I pre-empted her. “Hello grandmother, no thank you.” Then she pretended not to understand my perfectly fluent Lao, and opened her briefcase. “Um, what are you selling grandmother?” “You want to buy? Many Japanese girls, very pretty.”
Yay Nang Bo sells hard-core porn.
She sold better than the lotto. There were crowds. Instead of looking for lucky numbers, people scanned the still-shots on the backs of the discs looking for Korean and Japanese girls. Women, men, bosses and subordinates all had piles of porn stacked on their desks next to their reports. And she comes every other week.
So you might think that Thai society is open and honest about sexuality. Or because simple Thai words have sexual meanings, like “to take, to help one’s situation, to do homework,” you might think that Thais talk about sex all the time. When in actuality these slang phrases probably evolved because Thais couldn’t talk openly about sex, and each connotation came with an a-tonal wink, meaning more or less, “in the Biblical sense.”
Last week in Udon Thani, we had an AIDS conference for PCVs and their counterparts, hoping to inspire projects and help develop relationships between them. To break down the cultural barriers preventing us from talking about sex without shame or giggles, we played stupid games that got the giggling out of the way first.
A PC staff member asked me why I thought Thais weren’t scared to talk, and offer opinions and ideas at our conferences. We had just finished a game where we pretended we were all condoms and penises. We sit on the floor, wear casual clothes, and run around a lot. Definitely not what a usual Thai meeting is like.
Fittingly enough, at this particular conference, my roommate and I had a visitor for a couple nights.
I awoke one night to find my roommate standing next to his bed with his back towards me, holding a blanket behind him. “Dude, go to bed man, it’s like, 3 in the morning or something.” Only it wasn’t my roommate at all, because he was sleeping soundly under the covers.
I woke up the next morning and told my roommate the story. Apparently two nights ago, he had seen a ghost standing in the exact same place, and had trouble breathing when he awoke.
And in Thailand, Halloween was a couple months ago.
So we casually told some of the Thai PC staff about our “trick of light” as we agreed to call it. “Did you remember to prostrate yourself before the Buddha the night before?” one man asked me. “No, we forgot to do that.” After carefully investigating the matter, one Thai told me that the front desk said that the hotel was built near an old battlefield, and that the ghost was probably a soldier.

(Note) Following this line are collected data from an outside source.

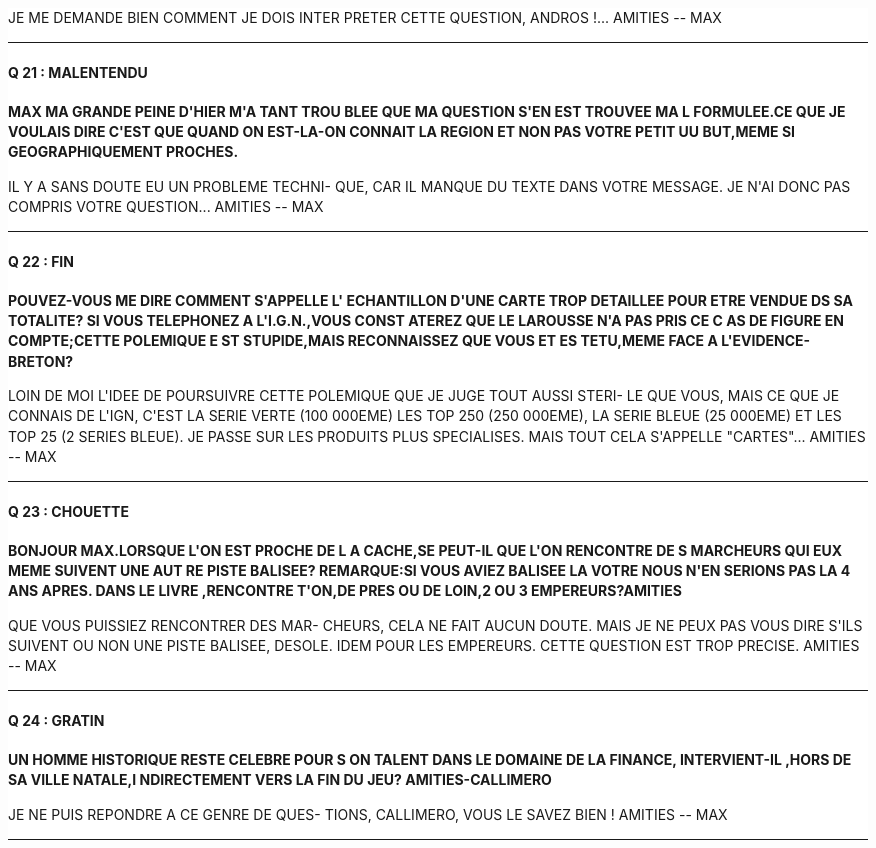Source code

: JE ME DEMANDE BIEN COMMENT JE DOIS INTER PRETER CETTE QUESTION, ANDROS !... AMITIES -- MAX

---

#### Q 21 : MALENTENDU

**MAX MA GRANDE PEINE D'HIER M'A TANT TROU BLEE QUE MA
QUESTION S'EN EST TROUVEE MA L FORMULEE.CE QUE JE VOULAIS DIRE C'EST
QUE QUAND ON EST-LA-ON CONNAIT LA REGION ET NON PAS VOTRE PETIT   UU
BUT,MEME SI GEOGRAPHIQUEMENT PROCHES.**

IL Y A SANS DOUTE EU UN PROBLEME TECHNI- QUE, CAR IL
MANQUE DU TEXTE DANS VOTRE MESSAGE. JE N'AI DONC PAS COMPRIS VOTRE
QUESTION... AMITIES -- MAX

---

#### Q 22 : FIN

**POUVEZ-VOUS ME DIRE COMMENT S'APPELLE L' ECHANTILLON
D'UNE CARTE TROP DETAILLEE   POUR ETRE VENDUE DS SA TOTALITE? SI VOUS
TELEPHONEZ A L'I.G.N.,VOUS CONST ATEREZ QUE LE LAROUSSE N'A PAS PRIS CE C
 AS DE FIGURE EN COMPTE;CETTE POLEMIQUE E ST STUPIDE,MAIS RECONNAISSEZ
QUE VOUS ET ES TETU,MEME FACE A L'EVIDENCE-BRETON?**

LOIN DE MOI L'IDEE DE POURSUIVRE CETTE POLEMIQUE QUE
JE JUGE TOUT AUSSI STERI- LE QUE VOUS, MAIS CE QUE JE CONNAIS DE L'IGN,
C'EST LA SERIE VERTE (100 000EME) LES TOP 250 (250 000EME), LA SERIE
BLEUE (25 000EME) ET LES TOP 25 (2 SERIES  BLEUE). JE PASSE SUR LES
PRODUITS PLUS SPECIALISES. MAIS TOUT CELA S'APPELLE
"CARTES"... AMITIES -- MAX

---

#### Q 23 : CHOUETTE

**BONJOUR MAX.LORSQUE L'ON EST PROCHE DE L A CACHE,SE
PEUT-IL QUE L'ON RENCONTRE DE S MARCHEURS QUI EUX MEME SUIVENT UNE AUT
RE PISTE BALISEE? REMARQUE:SI VOUS AVIEZ BALISEE LA VOTRE  NOUS N'EN
SERIONS PAS LA 4 ANS APRES. DANS LE LIVRE ,RENCONTRE T'ON,DE PRES OU  DE
 LOIN,2 OU 3 EMPEREURS?AMITIES**

QUE VOUS PUISSIEZ RENCONTRER DES MAR- CHEURS, CELA NE
FAIT AUCUN DOUTE. MAIS JE NE PEUX PAS VOUS DIRE S'ILS SUIVENT OU NON UNE
 PISTE BALISEE, DESOLE. IDEM POUR LES EMPEREURS. CETTE QUESTION EST TROP
 PRECISE. AMITIES -- MAX

---

#### Q 24 : GRATIN

**UN HOMME HISTORIQUE RESTE CELEBRE POUR S ON TALENT
DANS LE DOMAINE DE LA FINANCE, INTERVIENT-IL ,HORS DE SA VILLE NATALE,I
NDIRECTEMENT VERS LA FIN DU JEU? AMITIES-CALLIMERO**

JE NE PUIS REPONDRE A CE GENRE DE QUES- TIONS, CALLIMERO, VOUS LE SAVEZ BIEN ! AMITIES -- MAX

---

One man told me, “One time, long ago, I went to hotel with my girlfriend, and we had fun together, then we fall asleep. We have the same dream. A girl with long hair visit both of us. I forget to ask her for lottery number. Please do not forget. Ask your ghost lottery number!”
After a long day at the conference, the HIV staff were together discussing all the things we messed up, when a woman came in to speak with our PC staff liaison, P-Funk. P-Funk came back into the room shaking his head, and told me, “You’re not going to believe this, but she wants to talk with you.”
“I am the hotel manager,” she said. “I hear you have seen a ghost two nights in your room. Could you describe it to me?” After retelling the story for the twentieth time that day, she asked me if I would like to switch rooms. I told her that I planned on staying in my room, that I would be sleeping with a camera at my side to take the ghost’s picture. “Make sure you take video,” she said, “it won’t show up if you use the flash.”
P-Funk generously let us borrow a Buddha image to place on the bedstand that night. We never saw the ghost again.
Four women wearing flannel and sombreros came into the office today. Yay Nang Bo had already come and gone by then. My friend was showing me all his new porn as I told him the ghost story. “I feel lucky this month,” he said, “I’m going to see if they have my lucky number. Do you want me to buy you a ticket?”
I would be a rich man, if only I could’ve gotten that ghost to talk.
HAPPY HALLOWEEN!
Even more difficult to get than a ghost photo is one of me working. Here it is folks, caught in the act. Photographic evidence!